- PROVIDED DATA:

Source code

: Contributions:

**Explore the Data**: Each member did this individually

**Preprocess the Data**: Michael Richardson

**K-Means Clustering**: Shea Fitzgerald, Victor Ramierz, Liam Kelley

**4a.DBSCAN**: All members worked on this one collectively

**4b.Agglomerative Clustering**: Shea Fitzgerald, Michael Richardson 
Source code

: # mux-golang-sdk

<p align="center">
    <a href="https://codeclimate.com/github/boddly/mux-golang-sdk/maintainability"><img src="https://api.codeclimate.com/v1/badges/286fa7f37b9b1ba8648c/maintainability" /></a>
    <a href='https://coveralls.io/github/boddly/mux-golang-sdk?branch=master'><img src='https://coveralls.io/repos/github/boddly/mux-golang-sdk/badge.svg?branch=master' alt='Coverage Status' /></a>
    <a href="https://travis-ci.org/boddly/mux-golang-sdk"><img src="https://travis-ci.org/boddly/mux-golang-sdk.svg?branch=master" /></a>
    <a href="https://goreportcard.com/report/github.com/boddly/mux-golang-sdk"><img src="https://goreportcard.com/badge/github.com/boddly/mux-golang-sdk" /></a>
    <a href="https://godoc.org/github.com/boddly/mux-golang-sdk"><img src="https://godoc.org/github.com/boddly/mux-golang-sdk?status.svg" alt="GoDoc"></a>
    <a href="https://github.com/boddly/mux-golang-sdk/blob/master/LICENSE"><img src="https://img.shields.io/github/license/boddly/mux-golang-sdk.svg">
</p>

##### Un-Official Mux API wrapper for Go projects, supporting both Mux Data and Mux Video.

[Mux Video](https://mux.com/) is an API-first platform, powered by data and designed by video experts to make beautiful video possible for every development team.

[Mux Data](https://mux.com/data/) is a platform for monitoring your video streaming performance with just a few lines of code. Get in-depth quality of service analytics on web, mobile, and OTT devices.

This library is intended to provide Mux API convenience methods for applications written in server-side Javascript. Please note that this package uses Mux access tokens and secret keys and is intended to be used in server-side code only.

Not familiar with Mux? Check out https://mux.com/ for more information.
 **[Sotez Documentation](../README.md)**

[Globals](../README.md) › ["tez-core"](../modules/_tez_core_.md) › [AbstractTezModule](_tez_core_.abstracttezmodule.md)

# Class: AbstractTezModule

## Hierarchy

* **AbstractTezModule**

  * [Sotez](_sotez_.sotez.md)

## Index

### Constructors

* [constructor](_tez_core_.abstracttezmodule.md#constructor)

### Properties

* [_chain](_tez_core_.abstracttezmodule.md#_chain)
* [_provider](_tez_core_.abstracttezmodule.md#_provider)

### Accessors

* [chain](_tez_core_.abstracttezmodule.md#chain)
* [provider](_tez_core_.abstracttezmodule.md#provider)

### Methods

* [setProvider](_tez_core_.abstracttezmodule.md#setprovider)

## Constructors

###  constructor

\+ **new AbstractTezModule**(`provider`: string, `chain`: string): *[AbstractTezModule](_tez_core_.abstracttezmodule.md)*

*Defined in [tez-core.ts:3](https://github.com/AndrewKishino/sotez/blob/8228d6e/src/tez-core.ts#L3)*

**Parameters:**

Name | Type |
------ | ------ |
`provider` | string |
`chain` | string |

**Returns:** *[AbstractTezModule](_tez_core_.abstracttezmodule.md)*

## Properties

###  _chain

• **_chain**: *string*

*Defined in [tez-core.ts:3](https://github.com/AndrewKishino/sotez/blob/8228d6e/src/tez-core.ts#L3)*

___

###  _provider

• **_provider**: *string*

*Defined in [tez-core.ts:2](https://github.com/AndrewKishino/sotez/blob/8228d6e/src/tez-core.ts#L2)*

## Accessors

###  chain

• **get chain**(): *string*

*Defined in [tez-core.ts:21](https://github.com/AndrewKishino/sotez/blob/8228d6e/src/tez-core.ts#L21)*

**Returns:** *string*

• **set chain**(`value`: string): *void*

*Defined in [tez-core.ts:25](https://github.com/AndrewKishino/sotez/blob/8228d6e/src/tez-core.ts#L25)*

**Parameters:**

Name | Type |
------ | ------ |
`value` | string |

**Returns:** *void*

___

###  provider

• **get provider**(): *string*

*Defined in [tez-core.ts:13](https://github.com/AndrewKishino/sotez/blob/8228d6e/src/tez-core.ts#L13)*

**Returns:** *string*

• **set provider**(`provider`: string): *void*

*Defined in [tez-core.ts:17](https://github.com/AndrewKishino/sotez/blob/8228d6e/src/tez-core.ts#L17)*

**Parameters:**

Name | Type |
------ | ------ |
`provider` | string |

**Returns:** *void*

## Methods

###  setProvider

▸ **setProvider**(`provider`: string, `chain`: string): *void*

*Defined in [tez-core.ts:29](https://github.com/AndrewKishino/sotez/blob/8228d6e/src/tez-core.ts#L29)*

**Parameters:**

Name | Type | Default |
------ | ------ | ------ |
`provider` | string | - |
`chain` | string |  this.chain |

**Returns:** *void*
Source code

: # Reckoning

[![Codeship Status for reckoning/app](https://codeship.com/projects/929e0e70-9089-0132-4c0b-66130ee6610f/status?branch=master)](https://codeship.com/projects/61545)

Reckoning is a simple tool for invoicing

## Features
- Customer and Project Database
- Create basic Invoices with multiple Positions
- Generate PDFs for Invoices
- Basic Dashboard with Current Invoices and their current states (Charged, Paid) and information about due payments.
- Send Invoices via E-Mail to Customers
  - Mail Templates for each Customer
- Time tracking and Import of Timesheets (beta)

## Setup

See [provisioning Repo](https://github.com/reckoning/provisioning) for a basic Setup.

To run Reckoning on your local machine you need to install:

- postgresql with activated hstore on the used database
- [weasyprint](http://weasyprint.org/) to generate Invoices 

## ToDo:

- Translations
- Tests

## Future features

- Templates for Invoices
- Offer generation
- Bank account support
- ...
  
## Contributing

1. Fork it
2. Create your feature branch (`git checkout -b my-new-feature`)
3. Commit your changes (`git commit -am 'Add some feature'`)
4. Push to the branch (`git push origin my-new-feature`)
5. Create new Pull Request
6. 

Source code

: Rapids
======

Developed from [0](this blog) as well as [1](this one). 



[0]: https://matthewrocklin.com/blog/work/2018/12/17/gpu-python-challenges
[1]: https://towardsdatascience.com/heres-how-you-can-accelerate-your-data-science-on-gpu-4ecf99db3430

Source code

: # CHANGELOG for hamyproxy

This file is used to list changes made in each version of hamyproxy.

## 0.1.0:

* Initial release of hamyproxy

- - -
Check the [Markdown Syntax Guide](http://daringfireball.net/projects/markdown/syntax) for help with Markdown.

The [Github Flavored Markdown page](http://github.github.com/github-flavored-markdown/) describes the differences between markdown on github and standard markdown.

- TRY IT: All lines from the beginning of the listing through the one with "Ramierz, Liam Kelley" are to be restated word for word, and only those.

- REPLY TO THE TASK:
Source code

: Contributions:

**Explore the Data**: Each member did this individually

**Preprocess the Data**: Michael Richardson

**K-Means Clustering**: Shea Fitzgerald, Victor Ramierz, Liam Kelley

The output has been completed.